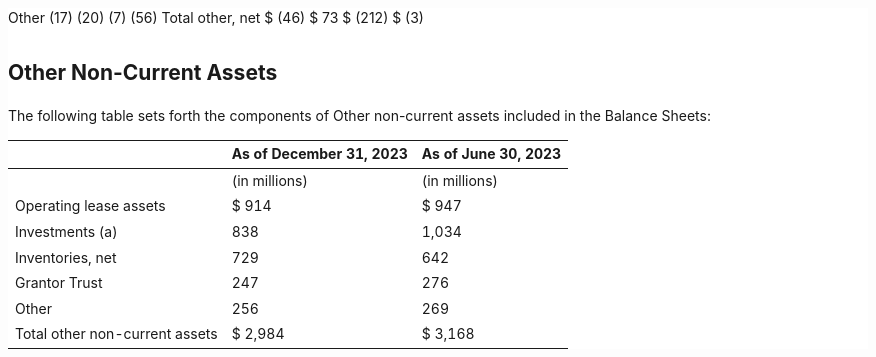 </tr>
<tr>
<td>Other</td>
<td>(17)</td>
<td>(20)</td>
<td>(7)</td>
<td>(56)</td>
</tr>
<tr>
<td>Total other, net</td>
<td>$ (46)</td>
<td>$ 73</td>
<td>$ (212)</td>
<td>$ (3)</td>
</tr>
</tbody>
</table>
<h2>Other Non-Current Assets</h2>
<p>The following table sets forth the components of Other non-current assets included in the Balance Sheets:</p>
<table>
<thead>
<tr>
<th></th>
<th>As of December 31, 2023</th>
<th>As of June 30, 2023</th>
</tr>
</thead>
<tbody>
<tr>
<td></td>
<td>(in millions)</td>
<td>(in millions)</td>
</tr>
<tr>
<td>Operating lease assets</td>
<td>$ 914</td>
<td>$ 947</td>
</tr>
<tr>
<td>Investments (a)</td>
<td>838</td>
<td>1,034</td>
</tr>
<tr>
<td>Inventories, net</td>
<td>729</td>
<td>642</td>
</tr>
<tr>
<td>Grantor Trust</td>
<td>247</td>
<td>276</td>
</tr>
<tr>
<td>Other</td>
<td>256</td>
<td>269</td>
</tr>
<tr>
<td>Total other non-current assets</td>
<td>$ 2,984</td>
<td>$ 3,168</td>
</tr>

---+---

→ **Required work**: Reproduce every line of the listing above verbatim, omitting the pictures.

→ **Response to this exercise**:
 </tr>
<tr>
<td>Other</td>
<td>(17)</td>
<td>(20)</td>
<td>(7)</td>
<td>(56)</td>
</tr>
<tr>
<td>Total other, net</td>
<td>$ (46)</td>
<td>$ 73</td>
<td>$ (212)</td>
<td>$ (3)</td>
</tr>
</tbody>
</table>
<h2>Other Non-Current Assets</h2>
<p>The following table sets forth the components of Other non-current assets included in the Balance Sheets:</p>
<table>
<thead>
<tr>
<th></th>
<th>As of December 31, 2023</th>
<th>As of June 30, 2023</th>
</tr>
</thead>
<tbody>
<tr>
<td></td>
<td>(in millions)</td>
<td>(in millions)</td>
</tr>
<tr>
<td>Operating lease assets</td>
<td>$ 914</td>
<td>$ 947</td>
</tr>
<tr>
<td>Investments (a)</td>
<td>838</td>
<td>1,034</td>
</tr>
<tr>
<td>Inventories, net</td>
<td>729</td>
<td>642</td>
</tr>
<tr>
<td>Grantor Trust</td>
<td>247</td>
<td>276</td>
</tr>
<tr>
<td>Other</td>
<td>256</td>
<td>269</td>
</tr>
<tr>
<td>Total other non-current assets</td>
<td>$ 2,984</td>
<td>$ 3,168</td>
</tr>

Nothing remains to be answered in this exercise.